From the several points and concepts we have discussed, we also give emphasis to the broker or the dealer who or where investors entrust their financial investments.  

The relationship between you and your broker is crucial to ensure that you will succeed in the trading business. When trading in foreign exchange, an investor like you, have dealers or brokers to serve as the intermediary.

They can give you access to the platform where the currencies are traded. Hence, now you can buy and sell different currencies.

Through the forex brokers and the advent of the Internet, small-scale investors or the individual investors can now participate in foreign exchange trading. The brokers or dealers will be your salesman and help you through the trading process.
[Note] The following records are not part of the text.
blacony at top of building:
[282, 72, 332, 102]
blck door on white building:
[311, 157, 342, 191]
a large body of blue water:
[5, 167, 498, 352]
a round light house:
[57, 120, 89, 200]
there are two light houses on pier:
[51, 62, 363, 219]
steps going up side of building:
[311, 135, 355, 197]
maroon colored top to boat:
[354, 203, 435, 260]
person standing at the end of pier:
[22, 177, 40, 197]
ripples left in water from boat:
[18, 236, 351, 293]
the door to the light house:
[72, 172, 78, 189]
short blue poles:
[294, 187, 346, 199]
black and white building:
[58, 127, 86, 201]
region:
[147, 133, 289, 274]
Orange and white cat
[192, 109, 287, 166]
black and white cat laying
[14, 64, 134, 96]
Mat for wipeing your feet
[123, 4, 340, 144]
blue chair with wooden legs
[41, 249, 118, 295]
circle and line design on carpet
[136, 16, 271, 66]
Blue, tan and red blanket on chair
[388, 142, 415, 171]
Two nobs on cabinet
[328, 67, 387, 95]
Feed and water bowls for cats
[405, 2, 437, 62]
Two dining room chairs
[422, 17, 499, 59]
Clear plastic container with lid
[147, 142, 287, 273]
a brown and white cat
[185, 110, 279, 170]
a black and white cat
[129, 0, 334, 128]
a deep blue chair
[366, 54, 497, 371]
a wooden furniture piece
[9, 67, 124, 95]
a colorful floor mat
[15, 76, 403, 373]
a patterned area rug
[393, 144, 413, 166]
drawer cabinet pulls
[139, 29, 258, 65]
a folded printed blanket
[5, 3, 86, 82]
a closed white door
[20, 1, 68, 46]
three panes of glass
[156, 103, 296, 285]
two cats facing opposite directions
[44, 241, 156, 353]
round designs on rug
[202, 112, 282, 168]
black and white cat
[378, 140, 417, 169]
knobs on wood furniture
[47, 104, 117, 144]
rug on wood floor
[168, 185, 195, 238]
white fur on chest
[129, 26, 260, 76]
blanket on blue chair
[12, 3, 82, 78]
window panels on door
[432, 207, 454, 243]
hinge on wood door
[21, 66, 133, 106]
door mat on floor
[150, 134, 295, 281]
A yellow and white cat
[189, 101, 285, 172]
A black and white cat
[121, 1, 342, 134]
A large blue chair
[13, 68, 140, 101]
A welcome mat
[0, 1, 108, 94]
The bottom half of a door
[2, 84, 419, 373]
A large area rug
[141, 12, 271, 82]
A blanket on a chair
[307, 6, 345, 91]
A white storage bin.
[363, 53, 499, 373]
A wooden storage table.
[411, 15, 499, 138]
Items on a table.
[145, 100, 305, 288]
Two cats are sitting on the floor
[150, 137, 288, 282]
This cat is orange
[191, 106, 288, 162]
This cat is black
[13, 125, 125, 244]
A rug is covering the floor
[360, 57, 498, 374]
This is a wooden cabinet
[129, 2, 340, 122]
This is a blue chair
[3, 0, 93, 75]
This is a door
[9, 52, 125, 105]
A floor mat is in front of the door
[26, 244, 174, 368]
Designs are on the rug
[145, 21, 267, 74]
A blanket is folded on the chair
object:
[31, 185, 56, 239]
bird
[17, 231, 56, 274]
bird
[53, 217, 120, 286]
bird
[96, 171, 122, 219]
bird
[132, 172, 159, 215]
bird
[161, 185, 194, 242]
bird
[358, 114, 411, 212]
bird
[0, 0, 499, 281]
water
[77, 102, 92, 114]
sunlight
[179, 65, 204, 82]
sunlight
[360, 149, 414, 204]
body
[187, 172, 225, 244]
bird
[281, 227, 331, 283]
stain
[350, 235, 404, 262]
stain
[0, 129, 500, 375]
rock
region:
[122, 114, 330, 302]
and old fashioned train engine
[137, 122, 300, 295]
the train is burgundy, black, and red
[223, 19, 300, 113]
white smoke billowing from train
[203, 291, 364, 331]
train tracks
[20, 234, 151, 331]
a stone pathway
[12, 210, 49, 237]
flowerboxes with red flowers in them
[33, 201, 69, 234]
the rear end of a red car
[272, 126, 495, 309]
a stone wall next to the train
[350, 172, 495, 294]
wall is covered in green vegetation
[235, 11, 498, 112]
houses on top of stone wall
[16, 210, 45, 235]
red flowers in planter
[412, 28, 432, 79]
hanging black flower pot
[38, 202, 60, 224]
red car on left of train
They can even lend you finances for your margin (leverage trading). Therefore, they can help you in many ways.

The brokers can be compensated in different ways. They can have a transaction fee which may represent a percentage of your transaction.

They can also earn through the spread or the ask and bid process through selling the currency slightly higher than the original purchase price. 

In Singapore, there are several brokers and dealers. In choosing your dealer, you need to keep in mind their legitimacy, reputation, and performance.

You need to partner with a dealer that you are comfortable with their set-up and strategies.  

#7 What characteristics should successful brokers and platforms have?

The characteristics each dealer in forex trading are quite simple that what you might think.

The one important thing they should provide knowledge of the basics, allow you to experience and always update your information, and you can understand the strategies used by the dealers and platforms. 

Provide knowledge — They say that knowledge is power. It is true and applicable in any endeavor but is one of the strongest foundation of forex trading success.

You may start from this post, but you need to expand your knowledge of the basics and the ins and outs of the industry.

One thing you can do is tap a dealer or broker who can transfer learning to you to enable you to start your trade. There are also platforms, where you can access the information that you need.

You just have to cross-check to examine the validity and accuracy of the information you have gathered.  

Allows you to experience — Theoretical knowledge is a good way to start learning the forex trading business. It should be backed by relevant experiences. You can ask the dealer or broker to let you observe how the trading really works to give you a concrete understanding of the industry. 

If you cannot tap a broker or dealer, a forex trading platform also works. You just have to make sure that it offers a demo program for beginners or learners like you. There are platforms that let you experience through simulated trading with the use of fake or play money.

Through this approach, your knowledge of the industry will be applied and put into test. It can also help you design your own strategy when you get to the real thing.

Provide reliable information — It is not enough to know fundamentals of forex trading because the business is very dynamic. The slight changes can influence your success. It is like reading your news to know what is happening around you. In forex trading, you also have to update your knowledge to keep up with the shifts.

It is not enough to know fundamentals of forex trading because the business is very dynamic. The slight changes can influence your success. It is like reading your news to know what is happening around you. In forex trading, you also have to update your knowledge to keep up with the shifts.

Information reliability also applies when choosing a dealer or platform.

That is, when you choose to tap with a dealer or use a certain platform, make sure that they are legitimate and that they offer valuable, updated, reliable and relevant information to you.